6. The power connector of claim 5, wherein:

wherein the guide clamping block is triangular block-shaped, one vertex of the guide clamping block is close to the outer edge of the guide part,

The clamping groove is provided with a guiding groove section, a turning groove section and a clamping groove section which are connected in sequence,

The guide groove section is provided with an opening for allowing the guide clamping block to enter and a guide side wall for enabling the guide clamping block to move towards the clamping section,

The side wall of the clamping groove section is used for being abutted with the edge of the guide clamping block.

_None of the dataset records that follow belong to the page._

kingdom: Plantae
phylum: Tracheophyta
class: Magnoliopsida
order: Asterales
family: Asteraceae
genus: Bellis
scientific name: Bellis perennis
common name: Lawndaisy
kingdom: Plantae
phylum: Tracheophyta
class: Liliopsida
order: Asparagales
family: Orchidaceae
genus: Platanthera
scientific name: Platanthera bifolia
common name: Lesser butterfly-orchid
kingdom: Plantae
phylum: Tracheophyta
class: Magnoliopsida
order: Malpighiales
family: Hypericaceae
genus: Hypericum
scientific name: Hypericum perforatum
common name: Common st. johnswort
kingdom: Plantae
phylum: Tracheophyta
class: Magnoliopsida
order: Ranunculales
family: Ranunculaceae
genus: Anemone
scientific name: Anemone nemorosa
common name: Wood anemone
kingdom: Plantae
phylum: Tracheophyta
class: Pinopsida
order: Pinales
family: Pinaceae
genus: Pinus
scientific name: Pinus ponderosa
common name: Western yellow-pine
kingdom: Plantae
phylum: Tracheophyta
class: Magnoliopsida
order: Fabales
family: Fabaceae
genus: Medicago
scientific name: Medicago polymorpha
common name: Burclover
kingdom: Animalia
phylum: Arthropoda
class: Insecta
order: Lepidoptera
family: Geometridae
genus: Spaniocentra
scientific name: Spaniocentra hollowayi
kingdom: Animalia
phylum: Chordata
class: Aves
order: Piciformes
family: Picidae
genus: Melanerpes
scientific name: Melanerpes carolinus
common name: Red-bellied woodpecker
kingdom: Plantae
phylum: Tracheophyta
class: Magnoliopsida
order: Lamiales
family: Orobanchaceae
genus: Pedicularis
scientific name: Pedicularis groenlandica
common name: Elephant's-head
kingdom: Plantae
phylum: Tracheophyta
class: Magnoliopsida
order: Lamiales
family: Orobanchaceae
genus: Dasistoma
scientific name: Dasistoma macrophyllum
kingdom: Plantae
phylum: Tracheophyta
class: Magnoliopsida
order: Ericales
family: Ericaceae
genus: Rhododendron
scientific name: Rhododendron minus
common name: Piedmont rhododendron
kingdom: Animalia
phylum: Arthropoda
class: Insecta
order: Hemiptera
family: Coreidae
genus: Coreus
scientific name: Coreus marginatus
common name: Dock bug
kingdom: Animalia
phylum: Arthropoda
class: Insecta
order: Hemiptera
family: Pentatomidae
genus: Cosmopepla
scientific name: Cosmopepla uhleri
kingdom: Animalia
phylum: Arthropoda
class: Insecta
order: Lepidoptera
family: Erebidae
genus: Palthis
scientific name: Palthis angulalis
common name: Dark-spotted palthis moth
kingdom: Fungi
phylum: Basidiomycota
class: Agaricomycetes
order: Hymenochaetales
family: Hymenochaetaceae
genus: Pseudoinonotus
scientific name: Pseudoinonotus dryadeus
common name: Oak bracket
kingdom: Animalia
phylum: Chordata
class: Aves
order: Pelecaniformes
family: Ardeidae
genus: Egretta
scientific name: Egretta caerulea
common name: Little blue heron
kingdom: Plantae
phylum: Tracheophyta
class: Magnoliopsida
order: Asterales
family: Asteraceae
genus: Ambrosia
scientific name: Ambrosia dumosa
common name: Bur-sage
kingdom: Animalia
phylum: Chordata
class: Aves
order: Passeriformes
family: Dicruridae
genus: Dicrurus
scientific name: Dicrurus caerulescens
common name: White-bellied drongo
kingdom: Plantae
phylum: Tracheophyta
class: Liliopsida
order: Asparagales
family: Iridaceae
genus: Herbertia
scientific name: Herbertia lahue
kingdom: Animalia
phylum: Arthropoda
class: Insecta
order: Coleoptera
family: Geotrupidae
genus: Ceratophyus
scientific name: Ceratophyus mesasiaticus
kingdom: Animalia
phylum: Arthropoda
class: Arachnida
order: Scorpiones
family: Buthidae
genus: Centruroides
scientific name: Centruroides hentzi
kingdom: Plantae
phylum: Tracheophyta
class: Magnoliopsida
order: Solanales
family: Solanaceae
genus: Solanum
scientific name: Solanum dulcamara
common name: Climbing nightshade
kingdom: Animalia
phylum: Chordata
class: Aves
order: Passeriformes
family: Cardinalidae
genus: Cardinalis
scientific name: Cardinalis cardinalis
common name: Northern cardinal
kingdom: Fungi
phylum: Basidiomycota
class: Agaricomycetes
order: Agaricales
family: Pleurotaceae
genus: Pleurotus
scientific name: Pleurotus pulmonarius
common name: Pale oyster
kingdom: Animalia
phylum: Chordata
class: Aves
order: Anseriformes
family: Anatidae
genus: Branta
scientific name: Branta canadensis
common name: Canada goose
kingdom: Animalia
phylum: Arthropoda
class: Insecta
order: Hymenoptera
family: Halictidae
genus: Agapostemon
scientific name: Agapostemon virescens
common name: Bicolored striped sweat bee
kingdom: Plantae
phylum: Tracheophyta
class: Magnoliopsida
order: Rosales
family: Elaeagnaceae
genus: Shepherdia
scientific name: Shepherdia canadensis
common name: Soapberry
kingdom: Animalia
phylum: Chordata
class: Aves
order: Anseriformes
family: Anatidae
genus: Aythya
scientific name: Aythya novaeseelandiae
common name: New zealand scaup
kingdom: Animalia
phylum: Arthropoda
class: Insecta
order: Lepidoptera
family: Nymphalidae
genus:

7. The power connector of claim 1, wherein:

wherein the first power transmission and distribution device and the second power transmission and distribution device are both power transmission cables,

The first joint further includes:

A first housing in which one end of the power transmission cable is inserted;

the first cable sealing piece is arranged between the first shell and the power transmission cable and is used for sealing the first shell and the power transmission cable; and

A first cable fastener arranged at one end of the first housing for fixing one end of the power transmission cable,

The second joint further includes:

A second housing in which one end of the power transmission cable is inserted;

the second cable sealing piece is arranged between the second shell and the power transmission cable and is used for sealing the second shell and the power transmission cable; and

And the second cable fastener is arranged at one end of the second shell and is used for fixing one end of the power transmission cable.

8. The power connector of claim 1, wherein:

wherein the first power transmission and distribution device is a distribution box and is provided with a live wire, a zero wire, a ground wire, two signal wires and a relay, the relay is provided with two signal ends,

The first connector is arranged on the distribution box,

The three power transmission pins comprise a grounding pin and two electric power pins,

The grounding pin is connected with the ground wire, the two electric energy pins are respectively connected with the live wire and the null wire through the relay,

The signal pins are two, one signal pin is connected with one signal wire, the other signal pin is connected with one signal end of the relay, and the other signal end of the relay is connected with the other signal wire.

9. The power connector of claim 1, wherein:

Wherein the second power transmission and distribution device is a distribution box and is provided with a live wire, a zero wire, a ground wire, two signal wires and a relay, the relay is provided with two signal ends,

The second connector is arranged on the distribution box,

The second joint further includes:

The second main body is arranged on the base body in a penetrating manner;

The protective cover is rotatably arranged on the seat body; and

The elastic piece is used for driving the protective cover to be pressed towards the seat body,

When the protective cover is pressed on the seat body, the protective cover completely covers one end of the second main body,

The three power transmission butt-joint pieces comprise a grounding butt-joint piece and two electric power butt-joint pieces,

The grounding butt joint part is connected with the ground wire, the two electric energy butt joint parts are respectively connected with the live wire and the zero wire through the relay,

The signal butt joint parts are two, one signal butt joint part is connected with one signal wire, the other signal butt joint part is connected with one signal end of the relay, and the other signal end of the relay is connected with the other signal wire.

10. A power transmission system, comprising:

at least two power transmission and distribution devices; and

At least one power connector for electrically connecting the two power transmission and distribution devices,

Wherein the power connector is the power connector of any one of claims 1-9.